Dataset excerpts
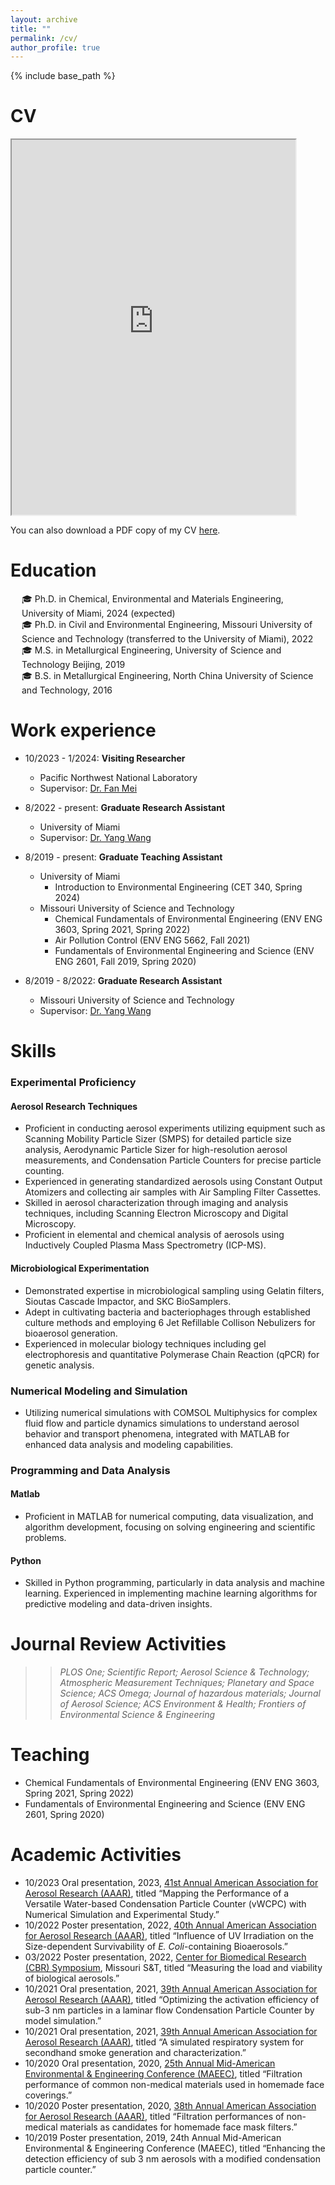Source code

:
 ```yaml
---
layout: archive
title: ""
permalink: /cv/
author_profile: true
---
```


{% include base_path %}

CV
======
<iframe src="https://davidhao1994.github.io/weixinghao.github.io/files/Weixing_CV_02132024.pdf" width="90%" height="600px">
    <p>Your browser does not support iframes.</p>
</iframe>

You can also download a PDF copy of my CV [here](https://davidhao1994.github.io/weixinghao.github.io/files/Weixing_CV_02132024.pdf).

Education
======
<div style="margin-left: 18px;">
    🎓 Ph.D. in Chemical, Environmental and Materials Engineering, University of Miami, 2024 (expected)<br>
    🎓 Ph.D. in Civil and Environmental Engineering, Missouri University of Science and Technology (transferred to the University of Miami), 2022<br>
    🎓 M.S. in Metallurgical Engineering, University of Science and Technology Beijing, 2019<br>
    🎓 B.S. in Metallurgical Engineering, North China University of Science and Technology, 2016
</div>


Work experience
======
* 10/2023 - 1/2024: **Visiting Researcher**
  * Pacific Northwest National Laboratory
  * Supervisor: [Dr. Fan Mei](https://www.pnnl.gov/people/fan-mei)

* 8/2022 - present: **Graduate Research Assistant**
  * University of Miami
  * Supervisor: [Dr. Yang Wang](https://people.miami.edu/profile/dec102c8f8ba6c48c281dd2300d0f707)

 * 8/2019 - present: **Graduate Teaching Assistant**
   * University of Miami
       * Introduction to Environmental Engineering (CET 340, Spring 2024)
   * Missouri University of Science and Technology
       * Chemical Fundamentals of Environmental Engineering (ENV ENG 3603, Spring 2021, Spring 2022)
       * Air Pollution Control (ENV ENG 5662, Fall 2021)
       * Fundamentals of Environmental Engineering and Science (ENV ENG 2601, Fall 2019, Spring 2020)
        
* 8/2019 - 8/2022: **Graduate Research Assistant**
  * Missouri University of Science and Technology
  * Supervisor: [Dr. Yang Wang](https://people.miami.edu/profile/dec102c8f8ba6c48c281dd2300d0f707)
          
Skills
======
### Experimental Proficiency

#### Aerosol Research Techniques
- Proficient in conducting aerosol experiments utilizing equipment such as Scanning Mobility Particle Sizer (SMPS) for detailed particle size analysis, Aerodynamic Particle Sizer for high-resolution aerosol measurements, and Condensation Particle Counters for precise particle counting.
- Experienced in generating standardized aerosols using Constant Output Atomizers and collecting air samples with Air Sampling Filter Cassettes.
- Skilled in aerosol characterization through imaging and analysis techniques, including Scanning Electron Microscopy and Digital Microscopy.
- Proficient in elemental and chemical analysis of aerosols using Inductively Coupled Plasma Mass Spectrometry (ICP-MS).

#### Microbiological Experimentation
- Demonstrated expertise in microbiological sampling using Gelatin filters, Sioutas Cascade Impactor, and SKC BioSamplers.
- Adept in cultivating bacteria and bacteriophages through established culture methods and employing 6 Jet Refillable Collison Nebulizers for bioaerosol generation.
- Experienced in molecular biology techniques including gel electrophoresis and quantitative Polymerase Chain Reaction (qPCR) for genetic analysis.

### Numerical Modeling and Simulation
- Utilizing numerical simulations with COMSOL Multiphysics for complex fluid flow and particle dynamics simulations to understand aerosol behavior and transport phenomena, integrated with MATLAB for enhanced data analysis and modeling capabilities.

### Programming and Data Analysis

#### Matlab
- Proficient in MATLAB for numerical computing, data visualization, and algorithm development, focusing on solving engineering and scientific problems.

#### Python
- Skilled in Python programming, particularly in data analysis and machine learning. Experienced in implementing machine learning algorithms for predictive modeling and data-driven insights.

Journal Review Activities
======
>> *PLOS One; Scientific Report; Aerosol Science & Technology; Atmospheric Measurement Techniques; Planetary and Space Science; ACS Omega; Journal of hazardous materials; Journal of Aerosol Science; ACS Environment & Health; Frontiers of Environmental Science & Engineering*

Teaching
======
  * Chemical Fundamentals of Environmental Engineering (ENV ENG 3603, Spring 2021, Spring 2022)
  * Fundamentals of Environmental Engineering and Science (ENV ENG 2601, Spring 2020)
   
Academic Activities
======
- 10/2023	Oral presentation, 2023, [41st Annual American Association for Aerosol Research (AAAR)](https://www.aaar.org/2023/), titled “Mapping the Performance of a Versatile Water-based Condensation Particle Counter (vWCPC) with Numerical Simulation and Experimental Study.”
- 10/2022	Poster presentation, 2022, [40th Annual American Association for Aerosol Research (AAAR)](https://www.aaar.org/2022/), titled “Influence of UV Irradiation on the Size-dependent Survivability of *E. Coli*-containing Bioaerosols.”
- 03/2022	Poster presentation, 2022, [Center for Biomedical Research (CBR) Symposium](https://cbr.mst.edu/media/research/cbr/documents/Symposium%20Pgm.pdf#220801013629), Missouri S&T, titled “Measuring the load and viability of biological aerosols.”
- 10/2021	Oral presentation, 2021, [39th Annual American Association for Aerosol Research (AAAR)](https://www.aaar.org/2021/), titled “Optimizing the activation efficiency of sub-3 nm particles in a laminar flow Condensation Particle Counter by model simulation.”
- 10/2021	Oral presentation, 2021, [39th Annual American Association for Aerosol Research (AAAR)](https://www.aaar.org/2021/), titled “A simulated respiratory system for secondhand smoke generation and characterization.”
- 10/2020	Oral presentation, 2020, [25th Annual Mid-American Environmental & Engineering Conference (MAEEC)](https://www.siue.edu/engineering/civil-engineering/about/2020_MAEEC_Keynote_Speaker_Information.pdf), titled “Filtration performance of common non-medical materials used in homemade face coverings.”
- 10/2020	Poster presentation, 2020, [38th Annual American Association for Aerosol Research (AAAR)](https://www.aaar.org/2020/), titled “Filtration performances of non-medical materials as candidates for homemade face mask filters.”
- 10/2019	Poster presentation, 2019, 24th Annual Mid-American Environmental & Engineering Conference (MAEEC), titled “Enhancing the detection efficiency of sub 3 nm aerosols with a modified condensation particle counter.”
--
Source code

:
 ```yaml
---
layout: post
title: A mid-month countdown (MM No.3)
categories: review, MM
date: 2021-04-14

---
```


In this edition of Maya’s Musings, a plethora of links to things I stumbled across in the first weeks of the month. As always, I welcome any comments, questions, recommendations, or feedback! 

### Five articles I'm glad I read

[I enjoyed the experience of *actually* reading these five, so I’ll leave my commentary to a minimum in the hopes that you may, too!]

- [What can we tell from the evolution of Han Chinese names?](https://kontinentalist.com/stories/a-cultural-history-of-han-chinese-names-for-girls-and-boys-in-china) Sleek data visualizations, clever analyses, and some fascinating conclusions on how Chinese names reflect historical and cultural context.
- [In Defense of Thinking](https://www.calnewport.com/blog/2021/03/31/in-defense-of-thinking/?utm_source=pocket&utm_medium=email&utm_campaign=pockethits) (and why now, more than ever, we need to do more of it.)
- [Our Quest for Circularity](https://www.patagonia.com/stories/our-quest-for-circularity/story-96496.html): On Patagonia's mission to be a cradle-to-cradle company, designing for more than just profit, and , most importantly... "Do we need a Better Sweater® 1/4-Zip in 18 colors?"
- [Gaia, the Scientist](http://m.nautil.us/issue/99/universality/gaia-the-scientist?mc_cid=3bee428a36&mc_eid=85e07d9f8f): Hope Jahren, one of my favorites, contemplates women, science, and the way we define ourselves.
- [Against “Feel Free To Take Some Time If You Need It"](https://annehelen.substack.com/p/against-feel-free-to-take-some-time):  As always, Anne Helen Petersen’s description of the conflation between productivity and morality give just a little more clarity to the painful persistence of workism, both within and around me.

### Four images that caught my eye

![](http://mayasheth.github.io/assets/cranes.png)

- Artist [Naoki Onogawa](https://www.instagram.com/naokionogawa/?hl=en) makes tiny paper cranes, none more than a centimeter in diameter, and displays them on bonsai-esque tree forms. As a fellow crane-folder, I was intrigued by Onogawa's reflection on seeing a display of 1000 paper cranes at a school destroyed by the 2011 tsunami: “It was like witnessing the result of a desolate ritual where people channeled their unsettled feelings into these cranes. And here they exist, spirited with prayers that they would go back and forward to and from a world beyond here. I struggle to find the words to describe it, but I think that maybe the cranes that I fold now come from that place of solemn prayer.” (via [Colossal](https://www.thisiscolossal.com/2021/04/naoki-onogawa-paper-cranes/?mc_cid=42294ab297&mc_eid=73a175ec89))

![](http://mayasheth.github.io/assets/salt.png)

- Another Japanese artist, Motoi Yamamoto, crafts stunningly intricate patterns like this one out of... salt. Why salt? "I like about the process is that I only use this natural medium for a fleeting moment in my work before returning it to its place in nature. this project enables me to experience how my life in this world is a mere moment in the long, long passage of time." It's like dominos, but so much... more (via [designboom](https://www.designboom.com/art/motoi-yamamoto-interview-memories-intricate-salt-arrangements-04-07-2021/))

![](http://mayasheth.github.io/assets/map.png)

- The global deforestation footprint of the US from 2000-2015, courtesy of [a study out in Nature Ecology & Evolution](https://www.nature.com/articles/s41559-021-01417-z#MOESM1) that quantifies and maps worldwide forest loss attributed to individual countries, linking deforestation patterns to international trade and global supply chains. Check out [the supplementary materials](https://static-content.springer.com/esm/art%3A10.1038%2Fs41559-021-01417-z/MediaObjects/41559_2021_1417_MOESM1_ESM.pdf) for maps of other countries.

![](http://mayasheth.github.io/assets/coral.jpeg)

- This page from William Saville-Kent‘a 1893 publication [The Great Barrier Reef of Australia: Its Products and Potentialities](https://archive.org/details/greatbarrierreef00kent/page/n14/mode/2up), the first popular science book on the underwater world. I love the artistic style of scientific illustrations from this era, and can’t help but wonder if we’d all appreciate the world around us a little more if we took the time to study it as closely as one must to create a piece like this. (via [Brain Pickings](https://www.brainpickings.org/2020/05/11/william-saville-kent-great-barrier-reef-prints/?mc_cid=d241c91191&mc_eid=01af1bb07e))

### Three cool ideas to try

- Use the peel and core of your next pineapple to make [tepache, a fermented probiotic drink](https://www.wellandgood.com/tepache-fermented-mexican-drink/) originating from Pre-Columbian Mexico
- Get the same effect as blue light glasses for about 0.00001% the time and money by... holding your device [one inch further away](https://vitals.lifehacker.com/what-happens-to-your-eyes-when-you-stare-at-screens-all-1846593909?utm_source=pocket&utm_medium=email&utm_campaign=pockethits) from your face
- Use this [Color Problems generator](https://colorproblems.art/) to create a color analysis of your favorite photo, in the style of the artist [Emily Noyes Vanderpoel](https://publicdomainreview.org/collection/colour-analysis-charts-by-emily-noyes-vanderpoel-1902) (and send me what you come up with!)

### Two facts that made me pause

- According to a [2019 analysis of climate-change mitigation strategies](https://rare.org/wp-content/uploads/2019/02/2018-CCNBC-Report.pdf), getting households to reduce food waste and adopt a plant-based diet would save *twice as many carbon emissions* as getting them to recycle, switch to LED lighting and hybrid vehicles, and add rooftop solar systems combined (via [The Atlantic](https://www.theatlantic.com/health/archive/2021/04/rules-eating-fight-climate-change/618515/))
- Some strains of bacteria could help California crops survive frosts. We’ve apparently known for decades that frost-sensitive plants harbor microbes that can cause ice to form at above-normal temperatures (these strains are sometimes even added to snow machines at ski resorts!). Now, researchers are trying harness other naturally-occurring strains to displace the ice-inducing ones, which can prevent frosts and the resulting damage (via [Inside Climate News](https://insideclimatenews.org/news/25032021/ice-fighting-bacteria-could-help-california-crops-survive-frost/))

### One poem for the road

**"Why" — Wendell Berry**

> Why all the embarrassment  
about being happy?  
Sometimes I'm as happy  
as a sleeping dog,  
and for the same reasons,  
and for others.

▸ **WORK ORDER**:
When the word "around" occurs in a line above, list that line.

▸ **REPLY TO THE TASK**:
- [Against “Feel Free To Take Some Time If You Need It"](https://annehelen.substack.com/p/against-feel-free-to-take-some-time):  As always, Anne Helen Petersen’s description of the conflation between productivity and morality give just a little more clarity to the painful persistence of workism, both within and around me.
- This page from William Saville-Kent‘a 1893 publication [The Great Barrier Reef of Australia: Its Products and Potentialities](https://archive.org/details/greatbarrierreef00kent/page/n14/mode/2up), the first popular science book on the underwater world. I love the artistic style of scientific illustrations from this era, and can’t help but wonder if we’d all appreciate the world around us a little more if we took the time to study it as closely as one must to create a piece like this. (via [Brain Pickings](https://www.brainpickings.org/2020/05/11/william-saville-kent-great-barrier-reef-prints/?mc_cid=d241c91191&mc_eid=01af1bb07e))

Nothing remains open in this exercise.